> Selected passage
********
Erisa, Rea and Qdros: Most people don’t think to mention their slowly-accruing retirement benefits when dealing with valuable assets.
By Marshal S. Willick
I. How The Heck Did This Happen?
It is at this point a truism that retirement benefits, usually the most valuable asset of a marriage, are divisible upon divorce to at least the degree to which they were accrued during the marriage.1 This is particularly true of certain kinds of employment, such as the military, in which frequent moves are the norm and there is often less opportunity to accumulate large real estate equity.
What is surprising is the near-universal lack of appreciation of this fact. Most people still working, asked what their most valuable assets are, don’t even think to mention their slowly-accruing retirement benefits, even though those benefits are quite commonly more valuable than everything else the parties have put together.
Starting in the late 1960s, some States were coming to recognize the importance of pension, retirement, and other deferred benefits in divorce actions.2 The 1970s saw the law of property division throughout the country evolve toward “equitable distribution,” which increasingly resembled a community property scheme in which divorce courts were to ascertain, and divide, the property acquired by both parties during the marriage.
Most private employee-benefit plans, or “pension plans”3 in the United States today are qualified under, and governed by, the Employee Retirement Income Security Act of 1974, known as “ERISA,”4 codified at 29 U.S.C. § 1001 et seq.
The intention of the law was to ensure that employees actually received the deferred benefits that they were promised, due to the perception that there was widespread abuse of employees in the private sector. ERISA and the Internal Revenue Code (“IRC”) are the controlling regulatory bodies of law for most private plans. Those laws, and the regulations of the Department of Labor, IRS, and the Pension Benefit Guaranty Corporation, control nearly all pension, profit sharing, stock bonus, and other retirement plans provided by private industry employers.
But ERISA, as originally enacted, did not explicitly contemplate divorce. And then, in the 1980s, all kinds of developments occurred, nearly simultaneously, affecting the economic lives upon divorce of virtually all folks in America who worked for a living (and their spouses), whether they worked in the private or public sectors.
ERISA provided that pension benefits could not be “assigned or alienated.”5 This created a dilemma in jurisdictions recognizing that retirement benefits constituted valuable community or marital property rights. Many courts found a common law exception for domestic relations orders,6 but the legal landscape was confused until the passage in 1984 of the Retirement Equity Act (“REA”),7 which provided that certain domestic relations orders, containing specific terms, must be accepted and honored by ERISA-qualified pension plans. It was that law that created “QDROs,” – Qualified Domestic Relations Orders.
********
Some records
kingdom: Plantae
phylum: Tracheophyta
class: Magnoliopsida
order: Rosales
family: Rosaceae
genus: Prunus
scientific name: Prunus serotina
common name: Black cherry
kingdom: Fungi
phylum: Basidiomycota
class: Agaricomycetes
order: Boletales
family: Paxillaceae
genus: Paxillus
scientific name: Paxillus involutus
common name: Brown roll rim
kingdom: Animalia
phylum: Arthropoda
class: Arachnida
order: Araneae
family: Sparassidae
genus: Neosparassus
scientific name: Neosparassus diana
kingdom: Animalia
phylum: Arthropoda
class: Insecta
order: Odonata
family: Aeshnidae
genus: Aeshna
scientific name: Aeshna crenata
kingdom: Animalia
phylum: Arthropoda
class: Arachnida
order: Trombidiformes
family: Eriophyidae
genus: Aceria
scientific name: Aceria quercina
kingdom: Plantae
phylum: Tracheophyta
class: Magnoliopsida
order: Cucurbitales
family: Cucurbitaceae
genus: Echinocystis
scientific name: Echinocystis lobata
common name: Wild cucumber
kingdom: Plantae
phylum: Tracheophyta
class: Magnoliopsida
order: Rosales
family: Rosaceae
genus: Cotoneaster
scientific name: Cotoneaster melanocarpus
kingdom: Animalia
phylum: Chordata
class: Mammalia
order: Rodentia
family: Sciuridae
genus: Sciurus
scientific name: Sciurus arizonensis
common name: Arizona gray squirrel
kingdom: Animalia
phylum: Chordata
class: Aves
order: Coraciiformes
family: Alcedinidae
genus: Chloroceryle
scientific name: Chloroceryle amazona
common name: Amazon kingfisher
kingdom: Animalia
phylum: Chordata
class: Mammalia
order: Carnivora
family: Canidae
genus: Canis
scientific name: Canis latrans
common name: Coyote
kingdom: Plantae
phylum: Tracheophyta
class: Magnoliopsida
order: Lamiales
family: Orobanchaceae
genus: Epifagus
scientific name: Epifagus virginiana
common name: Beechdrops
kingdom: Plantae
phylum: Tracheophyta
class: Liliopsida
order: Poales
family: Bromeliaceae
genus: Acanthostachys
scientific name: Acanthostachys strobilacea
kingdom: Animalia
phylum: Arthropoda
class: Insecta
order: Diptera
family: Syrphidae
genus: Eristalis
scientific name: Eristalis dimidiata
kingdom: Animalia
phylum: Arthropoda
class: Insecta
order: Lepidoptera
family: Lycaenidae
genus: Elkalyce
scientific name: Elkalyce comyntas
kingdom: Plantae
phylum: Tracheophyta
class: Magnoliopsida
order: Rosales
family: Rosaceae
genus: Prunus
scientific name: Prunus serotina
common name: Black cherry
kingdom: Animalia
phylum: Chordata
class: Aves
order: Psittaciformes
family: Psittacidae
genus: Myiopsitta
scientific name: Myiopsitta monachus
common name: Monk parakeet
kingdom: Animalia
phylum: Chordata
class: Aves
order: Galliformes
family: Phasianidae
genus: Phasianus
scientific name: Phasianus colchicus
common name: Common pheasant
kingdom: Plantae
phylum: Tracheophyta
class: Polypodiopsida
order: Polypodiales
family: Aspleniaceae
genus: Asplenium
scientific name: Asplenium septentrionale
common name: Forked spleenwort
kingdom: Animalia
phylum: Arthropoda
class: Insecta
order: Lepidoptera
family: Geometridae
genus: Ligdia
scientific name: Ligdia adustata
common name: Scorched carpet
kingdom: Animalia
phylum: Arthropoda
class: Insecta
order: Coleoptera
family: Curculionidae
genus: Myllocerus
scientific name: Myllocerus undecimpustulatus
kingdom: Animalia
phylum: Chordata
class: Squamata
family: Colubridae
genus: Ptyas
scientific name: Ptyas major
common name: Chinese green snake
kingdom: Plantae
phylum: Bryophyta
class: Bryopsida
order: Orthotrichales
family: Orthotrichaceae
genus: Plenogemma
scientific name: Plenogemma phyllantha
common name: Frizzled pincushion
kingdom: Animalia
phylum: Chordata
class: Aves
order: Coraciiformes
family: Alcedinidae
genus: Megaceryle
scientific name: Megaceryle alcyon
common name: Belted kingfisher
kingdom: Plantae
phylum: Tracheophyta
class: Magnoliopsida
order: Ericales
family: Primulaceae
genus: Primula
********
> Description of the task
According to the article on ERISA, REA and QDROs, in what year was the Retirement Equity Act passed?

> Expected output
1984